- Battle of the Kuban River: Part of Anapa campaign of 1787 of the Sheikh Mansur movement
| Date | 25 September 1787 |
| Location | Kuban River |
| Result | Inconclusive; Attack repelled; Heavy Russian casualties; End of the campaign; |

Belligerents
- Sheikh Mansur movement Circassians;: Russian Empire

Commanders and leaders
- Sheikh Mansur: Unknown

Units involved
- Detachment of Circassians: Kazan Infantry Regiment

Strength
- 300: 1,500

Casualties and losses
- Unknown: 200 killed 400 wounded

= Battle of the Kuban River =

1787 battle between the Russian Empire and North Caucasian insurgents

The Battle of the Kuban River in September 1787 was an ambush by Mansur's forces on the Russian rear guard.

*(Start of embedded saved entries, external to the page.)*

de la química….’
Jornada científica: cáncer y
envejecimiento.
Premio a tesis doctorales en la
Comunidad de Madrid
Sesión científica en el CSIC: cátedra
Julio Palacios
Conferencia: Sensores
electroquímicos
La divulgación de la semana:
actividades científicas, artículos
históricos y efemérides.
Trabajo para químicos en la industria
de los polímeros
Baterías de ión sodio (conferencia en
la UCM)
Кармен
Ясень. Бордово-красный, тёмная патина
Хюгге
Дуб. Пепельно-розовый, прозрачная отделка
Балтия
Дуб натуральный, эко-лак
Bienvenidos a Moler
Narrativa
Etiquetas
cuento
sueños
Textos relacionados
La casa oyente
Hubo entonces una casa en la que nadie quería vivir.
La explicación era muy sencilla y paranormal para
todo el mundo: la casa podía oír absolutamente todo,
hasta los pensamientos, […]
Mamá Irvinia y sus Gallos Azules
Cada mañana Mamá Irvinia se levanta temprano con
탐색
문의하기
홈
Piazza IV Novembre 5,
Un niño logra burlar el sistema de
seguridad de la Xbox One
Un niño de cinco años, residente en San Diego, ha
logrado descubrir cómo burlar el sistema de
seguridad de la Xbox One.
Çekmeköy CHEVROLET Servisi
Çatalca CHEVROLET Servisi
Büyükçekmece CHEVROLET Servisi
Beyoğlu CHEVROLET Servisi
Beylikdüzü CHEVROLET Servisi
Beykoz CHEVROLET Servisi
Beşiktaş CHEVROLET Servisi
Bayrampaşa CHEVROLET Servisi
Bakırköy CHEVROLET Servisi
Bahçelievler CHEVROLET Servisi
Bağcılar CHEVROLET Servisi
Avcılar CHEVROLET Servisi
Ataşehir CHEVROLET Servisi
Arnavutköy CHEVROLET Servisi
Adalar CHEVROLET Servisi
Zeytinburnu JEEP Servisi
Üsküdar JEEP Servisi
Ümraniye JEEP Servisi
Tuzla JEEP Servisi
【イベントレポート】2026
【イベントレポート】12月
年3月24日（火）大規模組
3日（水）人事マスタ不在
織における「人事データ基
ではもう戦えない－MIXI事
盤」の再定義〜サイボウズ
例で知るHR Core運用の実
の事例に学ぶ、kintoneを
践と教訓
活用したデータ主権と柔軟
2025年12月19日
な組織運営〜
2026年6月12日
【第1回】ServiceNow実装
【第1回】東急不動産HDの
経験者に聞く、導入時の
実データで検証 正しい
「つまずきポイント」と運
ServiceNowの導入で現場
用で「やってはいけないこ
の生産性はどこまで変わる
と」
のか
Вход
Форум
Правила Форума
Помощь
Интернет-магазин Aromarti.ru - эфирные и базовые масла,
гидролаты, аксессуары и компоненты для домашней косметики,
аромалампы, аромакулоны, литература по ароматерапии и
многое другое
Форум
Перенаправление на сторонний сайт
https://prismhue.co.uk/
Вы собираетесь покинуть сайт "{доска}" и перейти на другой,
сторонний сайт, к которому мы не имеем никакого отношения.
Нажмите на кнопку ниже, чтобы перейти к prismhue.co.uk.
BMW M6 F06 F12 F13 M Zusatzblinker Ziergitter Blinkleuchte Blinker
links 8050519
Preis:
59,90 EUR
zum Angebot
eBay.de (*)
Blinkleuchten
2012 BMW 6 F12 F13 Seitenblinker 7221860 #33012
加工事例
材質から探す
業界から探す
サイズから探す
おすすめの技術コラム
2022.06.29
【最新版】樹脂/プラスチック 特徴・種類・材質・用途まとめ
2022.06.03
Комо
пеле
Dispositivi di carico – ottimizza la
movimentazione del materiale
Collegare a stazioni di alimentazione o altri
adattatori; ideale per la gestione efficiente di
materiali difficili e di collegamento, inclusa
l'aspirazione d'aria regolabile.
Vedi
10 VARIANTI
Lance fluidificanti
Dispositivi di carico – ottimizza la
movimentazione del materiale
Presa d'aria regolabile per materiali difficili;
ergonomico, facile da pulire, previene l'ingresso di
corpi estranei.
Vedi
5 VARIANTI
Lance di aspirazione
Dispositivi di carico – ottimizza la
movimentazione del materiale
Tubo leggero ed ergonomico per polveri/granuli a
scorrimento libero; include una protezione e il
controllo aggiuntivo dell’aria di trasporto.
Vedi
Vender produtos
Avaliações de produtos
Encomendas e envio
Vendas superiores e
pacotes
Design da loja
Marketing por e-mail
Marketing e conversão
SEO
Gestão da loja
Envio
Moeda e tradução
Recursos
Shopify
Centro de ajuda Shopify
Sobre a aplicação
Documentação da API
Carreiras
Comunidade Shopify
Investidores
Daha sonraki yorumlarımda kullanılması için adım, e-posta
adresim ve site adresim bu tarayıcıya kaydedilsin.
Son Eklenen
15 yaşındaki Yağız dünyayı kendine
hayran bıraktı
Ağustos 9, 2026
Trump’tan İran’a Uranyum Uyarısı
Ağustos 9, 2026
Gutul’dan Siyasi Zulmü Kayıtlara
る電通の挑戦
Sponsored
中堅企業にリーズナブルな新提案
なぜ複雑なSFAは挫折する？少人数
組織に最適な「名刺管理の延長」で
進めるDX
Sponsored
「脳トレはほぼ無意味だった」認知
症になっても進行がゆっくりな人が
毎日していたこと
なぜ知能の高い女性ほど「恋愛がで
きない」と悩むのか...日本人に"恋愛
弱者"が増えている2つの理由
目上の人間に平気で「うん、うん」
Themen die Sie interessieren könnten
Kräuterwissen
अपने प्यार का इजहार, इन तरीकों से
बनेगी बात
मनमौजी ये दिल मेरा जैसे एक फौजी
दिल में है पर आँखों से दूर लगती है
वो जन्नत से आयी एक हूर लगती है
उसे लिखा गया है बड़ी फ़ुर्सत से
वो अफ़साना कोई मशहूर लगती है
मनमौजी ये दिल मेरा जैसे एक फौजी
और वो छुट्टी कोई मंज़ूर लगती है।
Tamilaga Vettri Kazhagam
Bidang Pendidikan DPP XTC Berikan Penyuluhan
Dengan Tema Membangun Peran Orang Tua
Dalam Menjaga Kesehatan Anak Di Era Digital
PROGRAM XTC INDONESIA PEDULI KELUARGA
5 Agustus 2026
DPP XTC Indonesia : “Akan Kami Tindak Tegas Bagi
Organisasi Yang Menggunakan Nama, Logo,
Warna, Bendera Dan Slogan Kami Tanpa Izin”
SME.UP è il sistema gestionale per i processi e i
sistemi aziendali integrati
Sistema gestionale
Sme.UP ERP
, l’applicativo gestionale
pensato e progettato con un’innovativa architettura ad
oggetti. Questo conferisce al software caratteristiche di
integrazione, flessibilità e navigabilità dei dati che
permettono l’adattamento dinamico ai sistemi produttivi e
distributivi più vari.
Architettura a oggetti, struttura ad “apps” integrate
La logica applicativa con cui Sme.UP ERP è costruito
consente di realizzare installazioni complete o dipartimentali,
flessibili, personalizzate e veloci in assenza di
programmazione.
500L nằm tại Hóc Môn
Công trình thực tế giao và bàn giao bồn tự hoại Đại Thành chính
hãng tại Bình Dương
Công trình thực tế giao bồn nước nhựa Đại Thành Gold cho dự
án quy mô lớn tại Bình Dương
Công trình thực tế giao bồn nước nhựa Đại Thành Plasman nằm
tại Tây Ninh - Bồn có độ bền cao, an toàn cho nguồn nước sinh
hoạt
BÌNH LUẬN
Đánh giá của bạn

The attack was repelled with heavy Russian losses.

== History ==
After their failed military operations in Circassia, the Russian detachment, led by General Ratiev, made its way to the Caucasus line.
While going along the Kuban River, the Kazan infantry Regiment was sent forth for the safety of the remaining army, as there could be potential ambushes and traps on the River Gorge. In the night of 25 September, Mansur's forces, numbering between 300 and 400 fighters, under the cover of darkness, launched a surprise attack on the Kazan Infantry Regiment, which formed the rear guard of the Russian army.

Mansur almost managed to crush the regiment, but his forces were poorly equipped, with most being armed with bows and arrows instead of firearms. After a two-hour long battle, Mansur's fighters retreated.

Shortly after, the Russian army received the order to withdraw their forces and retreat beyond the Kuban, due to the failure of the campaign and the large amount of losses suffered by the Russians. Up to 200 were killed, several hundred were wounded.